Sang Pencipta membuat organ tubuh kita berbeda-beda, berbeda pula fungsinya. Jadi kalau kentut yang semestinya dari dubur kemudian dialihkan ke mulut jelas hal yang keliru. Tetapi menurut saya maknanya tidak sekedar itu, tidak sekedar menguatkan tesis orang tua jawa yang melarang anaknya sendawa atau ‘antob’ karena itu tidak sopan, tidak patut, sebab buang angin mestinya lewat bawah bukan lewat mulut. Lebih dari itu karena ungkapan itu bisa dimaknai kita mesti pandai menjaga mulut, orang jalanan bilang ‘jangan asal njeplak’ atau ‘jangan asbun atau asal bunyi’. Gunakan mulut kita untuk bicara hal yang baik, yang benar, yang berguna, yang bertanggung jawab, yang bisa memberi ketenangan lahir dan batin siapapun yang mendengarkannya.

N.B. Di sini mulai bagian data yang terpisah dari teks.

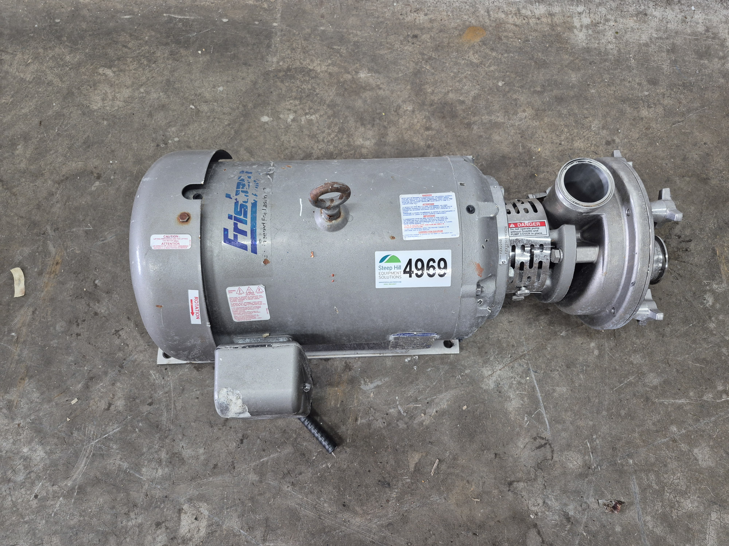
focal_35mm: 23
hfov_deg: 73.9
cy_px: 273
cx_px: 364
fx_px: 484
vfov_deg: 58.9
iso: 320
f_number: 1.8
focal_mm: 5.4
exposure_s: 1/120
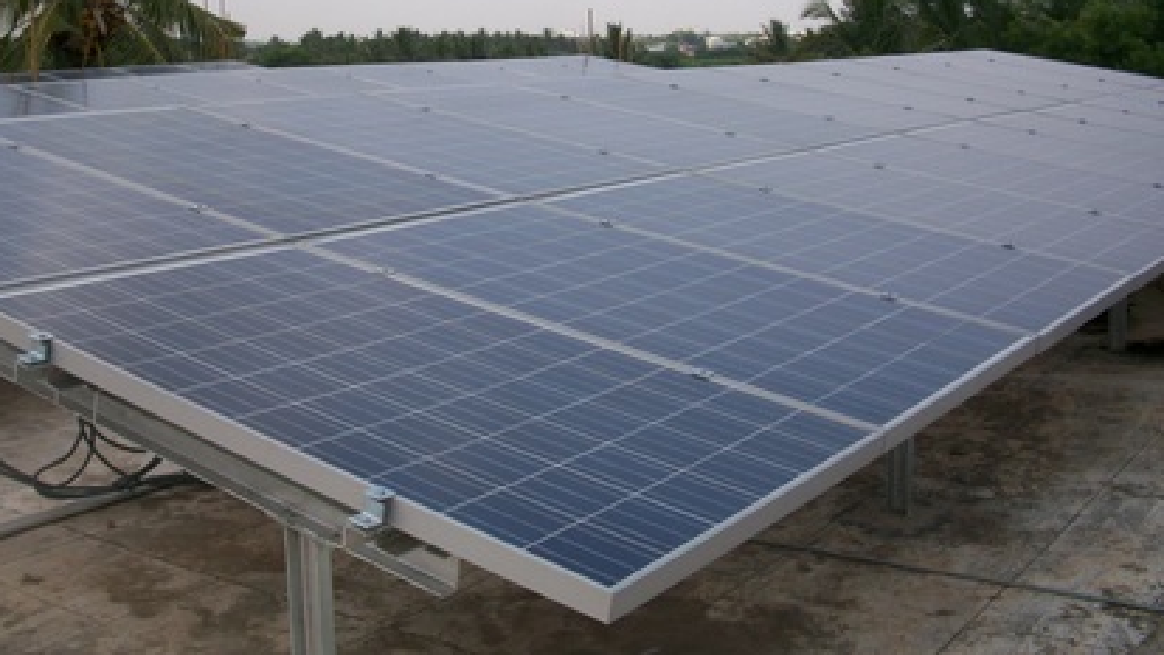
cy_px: 193
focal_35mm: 46
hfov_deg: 44.4
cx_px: 472
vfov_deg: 25.8
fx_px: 1420
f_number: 5.6
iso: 80
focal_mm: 6.3
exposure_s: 1/320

Kalau kita tidak bisa menjaga mulut, lalu misalnya dengan mudah kita berbohong, berkata-kata kasar, jorok, sering menebar fitnah, bergunjing keburukan orang, bahkan yang sederhana omong yang tidak perlu dan tidak pada tempatnya adalah penggambaran kita sudah kentut lewat mulut. Karena itu akan menebarkan kebusukan yang lebih busuk dari kentut, kentut tidak sampai lima menit akan hilang tertiup angin. Tetapi kebusukan dari mulut akan bertahan untuk waktu yang lama, bahkan akan menjadi pemicu hal-hal yang dibenci Allah dan bisa merusakan ketenangan lahir dan batin orang yang terkena sasaran kebusukan mulut itu.
Kata guru spiritualku, lebih baik kita diam dari pada kita bicara hal-hal yang buruk, dari pada kita melontarkan ungkapan jorok, berbohong, menghasut orang, bergunjing atau bergelisah. Berpikirlah sebelum bicara, timbang baik buruk apa yang akan kita ucapkan, pilih kata yang tepat yang menggembirakan atau yang menyejukkan kita sendiri dan orang lain yang mendengarkannya. Bayangkan juga perasaan kita bagaimana kalau kita yang mendapatkan omongan yang tidak mengenakan, kita yang jadi korban, kita yang teraniaya. Jangan mengikuti ego, walau kita sedang berkuasa, sedang berwenang, sedang di atas angin. Lebih baik sadar bahwa hal itu sewaktu-waktu bisa berubah, bisa terbalik seratus delapan puluh derajat dalam sekejap jika yang di atas menghendaki.
Orang bijak lain bilang ‘bicaralah dengan hati’ karena hati selalu diselimuti kejujuran, selalu setia mengingatkan kita untuk menghindari keburukan yang selalu menjadi pintu setan untuk bercokol di hati kita. Kenali dan akrabi suara hati kita, integrasikan dengan lisan yang terjaga kalau bisa menjadi lisan yang mulia, yang selalu bisa berbagi ayat Allah, berbagi nikmat Allah, lalu bisa menjelmakan semua itu ke dalam tindakan nyata. Sabda Rosullullah ‘ Orang yang paling bijaksana adalah mereka yang mampu menjaga lisan dan perbuatannya’. Tidak menebar kebusukan lewat mulutnya, atau kentut lewat mulut kata Mata Hari di cerbung Kompas.